You are viewing a plain text version of this content. The canonical link for it is here.
Posted to user@flink.apache.org by Georg Heiler <ge...@gmail.com> on 2022/03/24 15:08:23 UTC

Flink SQL AVG with mandatory type casting

Hi,

I observe strange behavior in Flink SQL:
For an input stream:

CREATE TABLE input_stream (
    duration int,
    rating int

) WITH (
    'connector' = 'kafka',
    'topic' = 't',
    'scan.startup.mode' = 'earliest-offset',
    'format' = 'avro-confluent',
    'avro-confluent.schema-registry.url' = 'http://localhost:8081/',
    'properties.group.id' = 'flink-test-001',
    'properties.bootstrap.servers' = 'localhost:9092'
);

The following SQL:
SELECT AVG(duration) AS  duration_mean, AVG(CAST(rating AS DOUBLE)) AS
rating_mean FROM input_stream;

returns:

duration_mean                    rating_mean
            45              2.503373819163293

I.e. duration_mean is truncated to an INT!

Any other database system I know by default outputs a DOUBLE type for any
input (including INT) and does not truncate it.

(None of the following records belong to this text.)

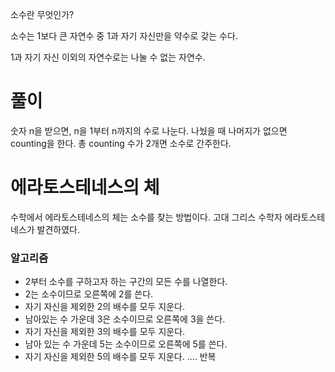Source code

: 소수란 무엇인가?

소수는 1보다 큰 자연수 중 1과 자기 자신만을 약수로 갖는 수다.

1과 자기 자신 이외의 자연수로는 나눌 수 없는 자연수.

# 풀이

숫자 n을 받으면, n을 1부터 n까지의 수로 나눈다.
나눴을 때 나머지가 없으면 counting을 한다.
총 counting 수가 2개면 소수로 간주한다.

# 에라토스테네스의 체

수학에서 에라토스테네스의 체는 소수를 찾는 방법이다.
고대 그리스 수학자 에라토스테네스가 발견하였다.

### 알고리즘

- 2부터 소수를 구하고자 하는 구간의 모든 수를 나열한다.
- 2는 소수이므로 오른쪽에 2를 쓴다.
- 자기 자신을 제외한 2의 배수를 모두 지운다.
- 남아있는 수 가운데 3은 소수이므로 오른쪽에 3을 쓴다.
- 자기 자신을 제외한 3의 배수를 모두 지운다.
- 남아 있는 수 가운데 5는 소수이므로 오른쪽에 5를 쓴다.
- 자기 자신을 제외한 5의 배수를 모두 지운다.
  .... 반복
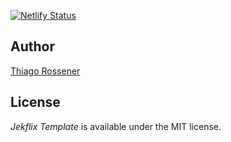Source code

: [![Netlify Status](https://api.netlify.com/api/v1/badges/fa41034f-8185-4cbe-b5d2-cf488b2c455a/deploy-status)](https://app.netlify.com/sites/bhenriquecs/deploys)

## Author

[Thiago Rossener](https://rossener.com/)

## License

*Jekflix Template* is available under the MIT license.
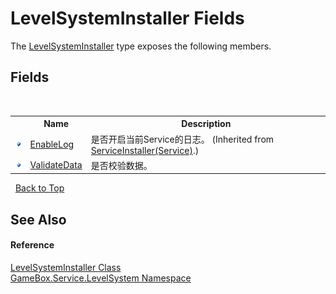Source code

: # LevelSystemInstaller Fields
 

The <a href="16021dcb-961c-b87f-971f-8f5b041dd0cb">LevelSystemInstaller</a> type exposes the following members.


## Fields
&nbsp;<table><tr><th></th><th>Name</th><th>Description</th></tr><tr><td>![Public field](media/pubfield.gif "Public field")</td><td><a href="9b019c9b-e3ab-639c-6aa4-31d2ec102c25">EnableLog</a></td><td>
是否开启当前Service的日志。
 (Inherited from <a href="94bba800-fb2b-c640-1eb8-331777976773">ServiceInstaller(Service)</a>.)</td></tr><tr><td>![Public field](media/pubfield.gif "Public field")</td><td><a href="5f3ee627-755d-c6cf-18c9-f7be0c73dbc8">ValidateData</a></td><td>
是否校验数据。</td></tr></table>&nbsp;
<a href="#levelsysteminstaller-fields">Back to Top</a>

## See Also


#### Reference
<a href="16021dcb-961c-b87f-971f-8f5b041dd0cb">LevelSystemInstaller Class</a><br /><a href="624c2ca8-2880-f7a3-3eb1-01587cc3f61e">GameBox.Service.LevelSystem Namespace</a><br />
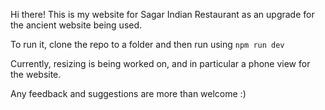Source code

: Hi there! This is my website for Sagar Indian Restaurant as an upgrade for the ancient website being used.

To run it, clone the repo to a folder and then run using `npm run dev`

Currently, resizing is being worked on, and in particular a phone view for the website.

Any feedback and suggestions are more than welcome :)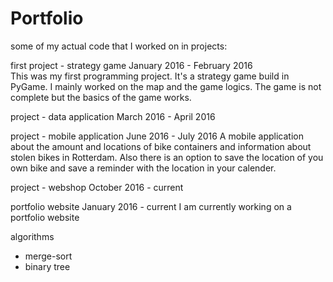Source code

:# Portfolio
some of my actual code that I worked on in projects:

first project - strategy game			January 2016 - February 2016<br>
This was my first programming project.
It's a strategy game build in PyGame. I mainly worked on the map and the game logics.
The game is not complete but the basics of the game works.

project - data application			March 2016 - April 2016


project - mobile application			June 2016 - July 2016
A mobile application about the amount and locations of bike containers and information about stolen bikes in Rotterdam. 
Also there is an option to save the location of you own bike and save a reminder with the location in your calender.

project - webshop				October 2016 - current


portfolio website				January 2016 - current
I am currently working on a portfolio website

algorithms
- merge-sort
- binary tree

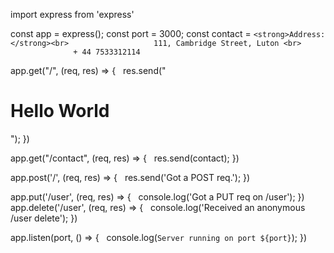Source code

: import express from 'express'

const app = express();
const port = 3000;
const contact = `<strong>Address: </strong><br>
                  111, Cambridge Street, Luton <br>
                  + 44 7533312114`
  
app.get("/", (req, res) => {
  res.send("<h1>Hello World</h1>");
})
  
app.get("/contact", (req, res) => {
  res.send(contact);
})

app.post('/', (req, res) => {
  res.send('Got a POST req.');
})

app.put('/user', (req, res) => {
  console.log('Got a PUT req on /user');
})
app.delete('/user', (req, res) => {
  console.log('Received an anonymous /user delete');
})

app.listen(port, () => {
  console.log(`Server running on port ${port}`);
})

Why does Flink decide to truncate here? Why is a manual type cast necessary?

Best,
Georg

Re: Flink SQL AVG with mandatory type casting

Posted by Ingo Bürk <ai...@apache.org>.
Hi Georg,

the Flink implementations seem to be based off of SQL Server[1], which 
has similar (though better documented) behavior for integer-like data types.

[1] 
https://docs.microsoft.com/en-us/sql/t-sql/functions/avg-transact-sql?view=sql-server-ver15


Best
Ingo

On 24.03.22 16:08, Georg Heiler wrote:
> Hi,
> 
> I observe strange behavior in Flink SQL:
> For an input stream:
> 
> CREATE TABLE input_stream (
>      duration int,
>      rating int
> 
> ) WITH (
>      'connector' = 'kafka',
>      'topic' = 't',
>      'scan.startup.mode' = 'earliest-offset',
>      'format' = 'avro-confluent',
>      'avro-confluent.schema-registry.url' = 'http://localhost:8081/ 
> <http://localhost:8081/>',
>      'properties.group.id <http://properties.group.id>' = 'flink-test-001',
>      'properties.bootstrap.servers' = 'localhost:9092'
> );
> 
> The following SQL:
> SELECT AVG(duration) AS  duration_mean, AVG(CAST(rating AS DOUBLE)) AS 
> rating_mean FROM input_stream;
> 
> returns:
> 
> duration_mean                    rating_mean
>              45              2.503373819163293
> 
> I.e. duration_mean is truncated to an INT!
> 
> Any other database system I know by default outputs a DOUBLE type for 
> any input (including INT) and does not truncate it.
> 
> Why does Flink decide to truncate here? Why is a manual type cast necessary?
> 
> Best,
> Georg